Problem statement:
The full set of entries below, restated word for word and stripped of images, is the expected result.

Source data:
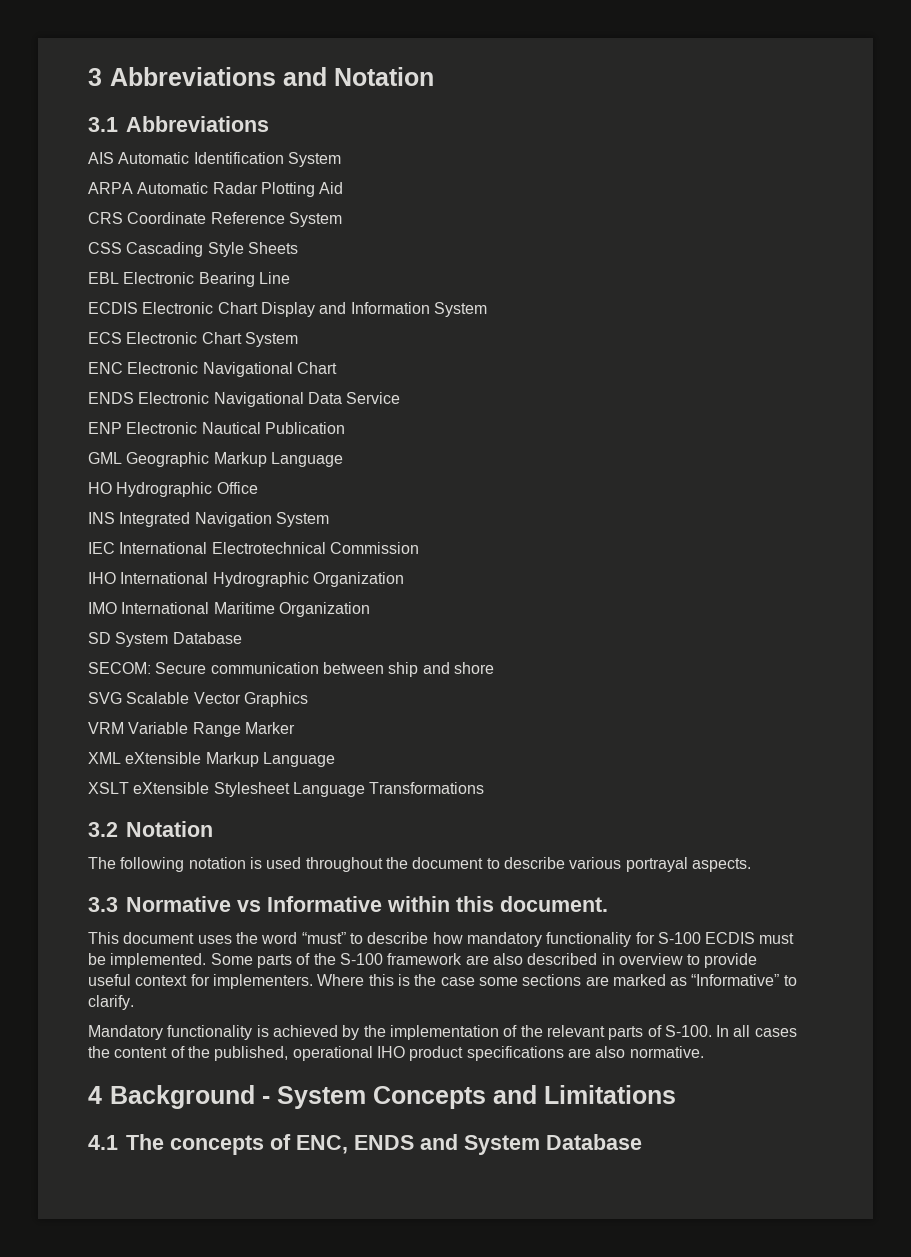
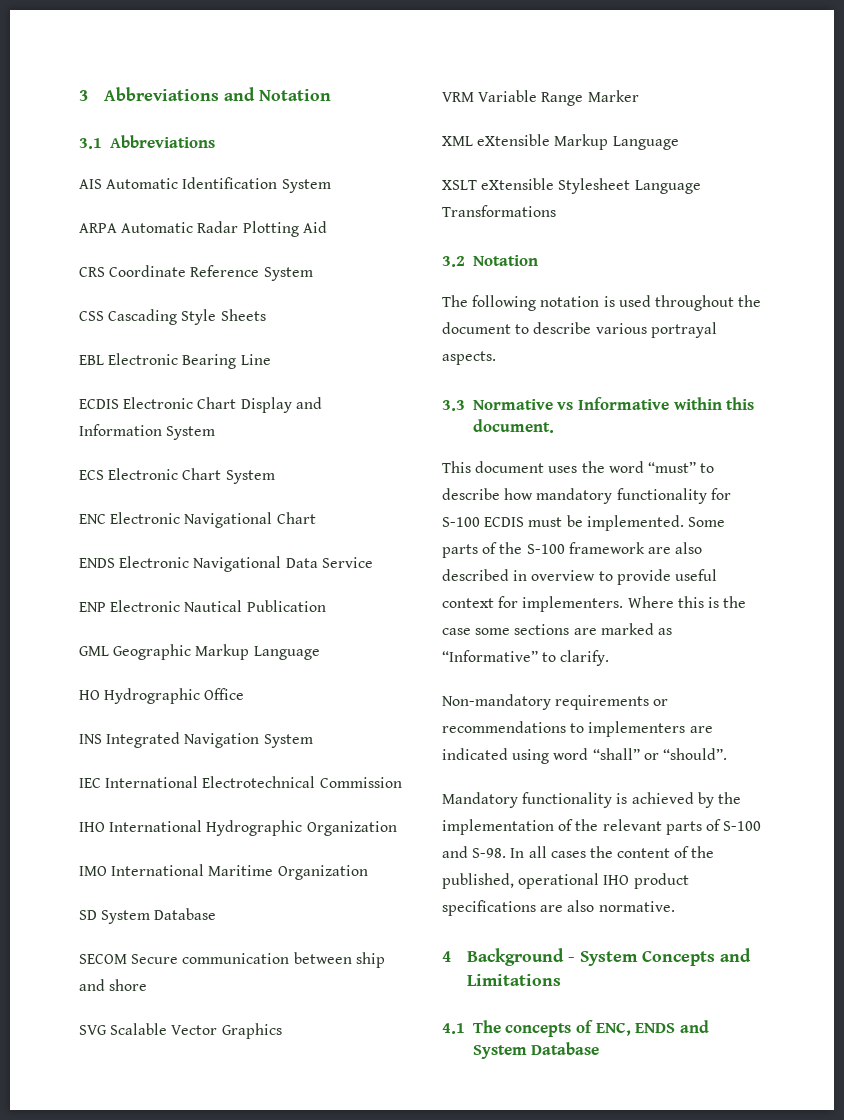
[88,662,151,674] SECOM: -> [79,954,127,964] SECOM
(134, 1002) none -> [442,694,669,710] [442,721,713,737] [442,748,727,764] // Non-mandatory requirements or recommendations to implementers are indicated using word “shall” or “should”.
[664,1025,712,1037] S-100. -> [723,821,762,831] [442,846,507,858] S-100 and S-98.

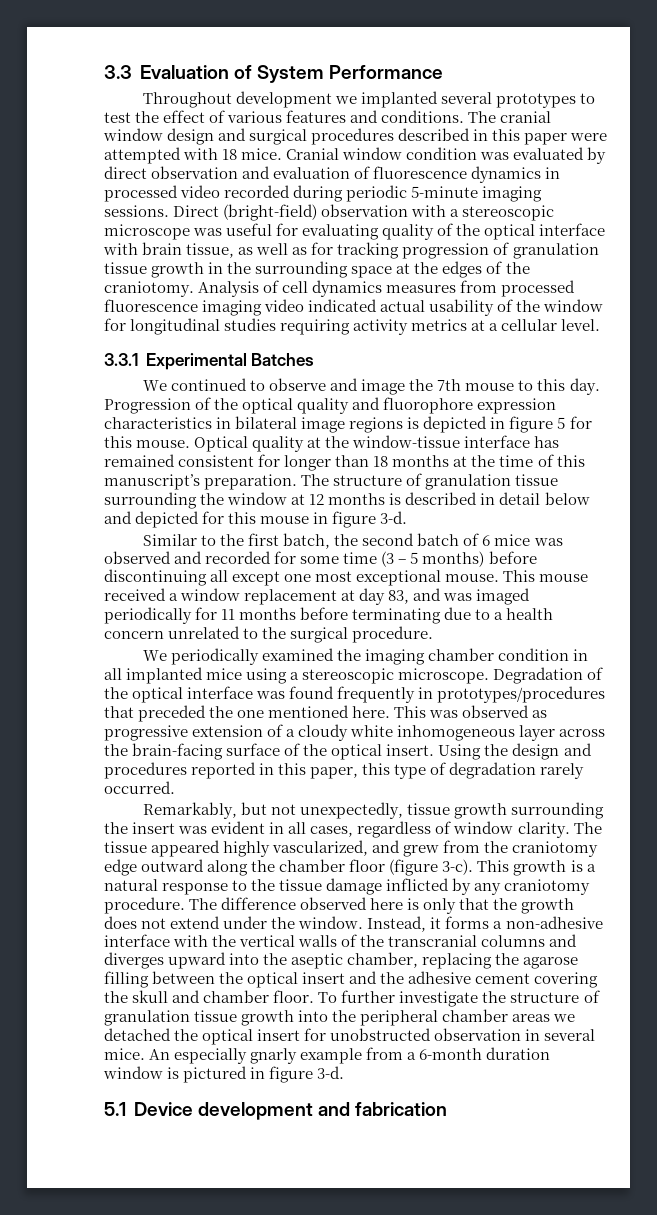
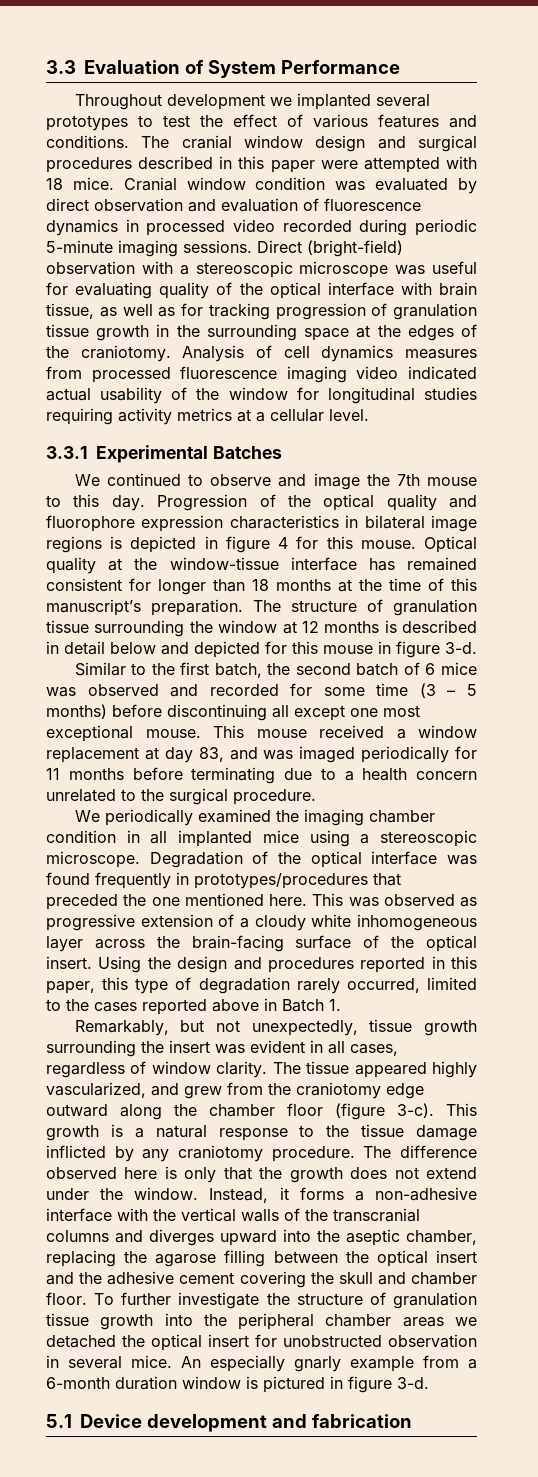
[557,417,566,429] 5 -> [278,537,289,549] 4
[104,781,175,794] occurred. -> [346,977,477,993] [46,998,341,1015] occurred, limited to the cases reported above in Batch 1.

Solution for this exercise:
[88,662,151,674] SECOM: -> [79,954,127,964] SECOM
(134, 1002) none -> [442,694,669,710] [442,721,713,737] [442,748,727,764] // Non-mandatory requirements or recommendations to implementers are indicated using word “shall” or “should”.
[664,1025,712,1037] S-100. -> [723,821,762,831] [442,846,507,858] S-100 and S-98.

[557,417,566,429] 5 -> [278,537,289,549] 4
[104,781,175,794] occurred. -> [346,977,477,993] [46,998,341,1015] occurred, limited to the cases reported above in Batch 1.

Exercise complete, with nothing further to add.